Truckers gain big ally in battle against Delaware River toll hikes

| 3/24/2003

Truckers have been complaining about recent bridge toll hikes along the Delaware River for some time now, with little result.

But now, truckers aren’t the only ones complaining.

According to a report by The Express Times, Pennsylvania Gov. Ed Rendell told an economic development meeting March 18 that he was unaware of how much the tolls had gone up – a subject of significant news coverage in the region – and that he intended to ask for an explanation from the Delaware Bridge Commission.

The governor fell short of guaranteeing a rollback of the toll hikes, and said some hikes might be needed. But his comments toward the sizable increases faced by users of the bridges – in some cases, 300 percent hikes – were in general negative.

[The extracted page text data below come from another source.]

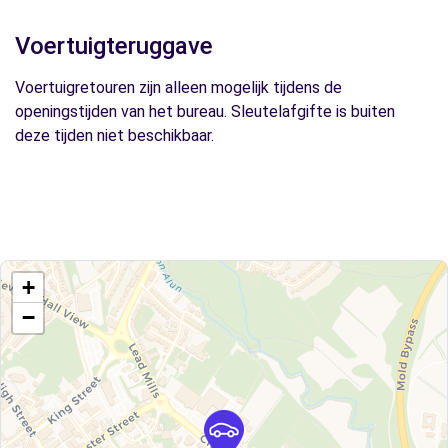
Voertuigteruggave
Voertuigretouren zijn alleen mogelijk tijdens de
openingstijden van het bureau. Sleutelafgifte is buiten
deze tijden niet beschikbaar.
+
−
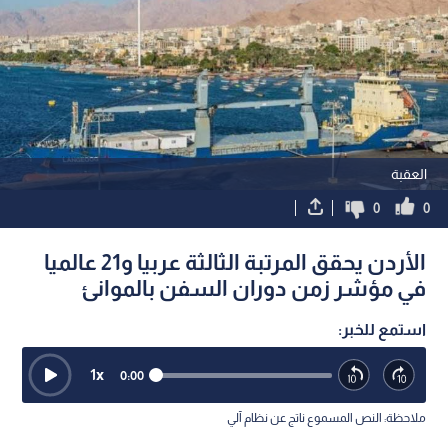
العقبة
0
0
الأردن يحقق المرتبة الثالثة عربيا و21 عالميا
في مؤشر زمن دوران السفن بالموانئ
استمع للخبر:
1
x
0:00
ملاحظة: النص المسموع ناتج عن نظام آلي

Tolls for trucks and cars crossing bridges operated by the Delaware River Joint Toll Bridge Commission jumped Nov. 30. Truckers’ tolls increased to $2.25 per axle. A second round of planned hikes will cost truckers $3.25 per axle starting in January 2004.

The commission, which operates 20 bridges between Pennsylvania and New Jersey, said the new rates would help fund a 10-year, $526 million maintenance plan.

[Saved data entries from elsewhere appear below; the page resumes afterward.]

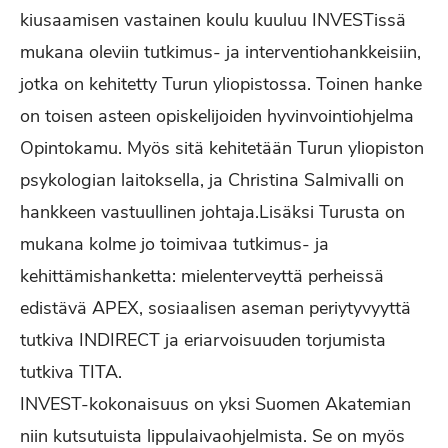
kiusaamisen vastainen koulu kuuluu INVESTissä
mukana oleviin tutkimus- ja interventiohankkeisiin,
jotka on kehitetty Turun yliopistossa. Toinen hanke
on toisen asteen opiskelijoiden hyvinvointiohjelma
Opintokamu. Myös sitä kehitetään Turun yliopiston
psykologian laitoksella, ja Christina Salmivalli on
hankkeen vastuullinen johtaja.Lisäksi Turusta on
mukana kolme jo toimivaa tutkimus- ja
kehittämishanketta: mielenterveyttä perheissä
edistävä APEX, sosiaalisen aseman periytyvyyttä
tutkiva INDIRECT ja eriarvoisuuden torjumista
tutkiva TITA.
INVEST-kokonaisuus on yksi Suomen Akatemian
niin kutsutuista lippulaivaohjelmista. Se on myös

The hikes have already generated considerable controversy. The Trentonian reported in early March that a portion of the toll hike was going to give the top three executives of the Delaware Bridge Commission a 45 percent raise. Frank G. McCartney, executive director of the commission, told the newspaper the raises were designed to “retain talent” to help with the commission’s plan to rehabilitate its 20 toll and non-toll bridges.

In addition, local business officials at the meeting where Rendell made his comments told the governor that the hikes were damaging their businesses, and that the toll commission was “unsympathetic” to the concerns, The Express-Times reported.

"The commission absolutely turned a deaf ear to this," Alan La Fiura, president of Portland's Ultra-Poly Corp., said.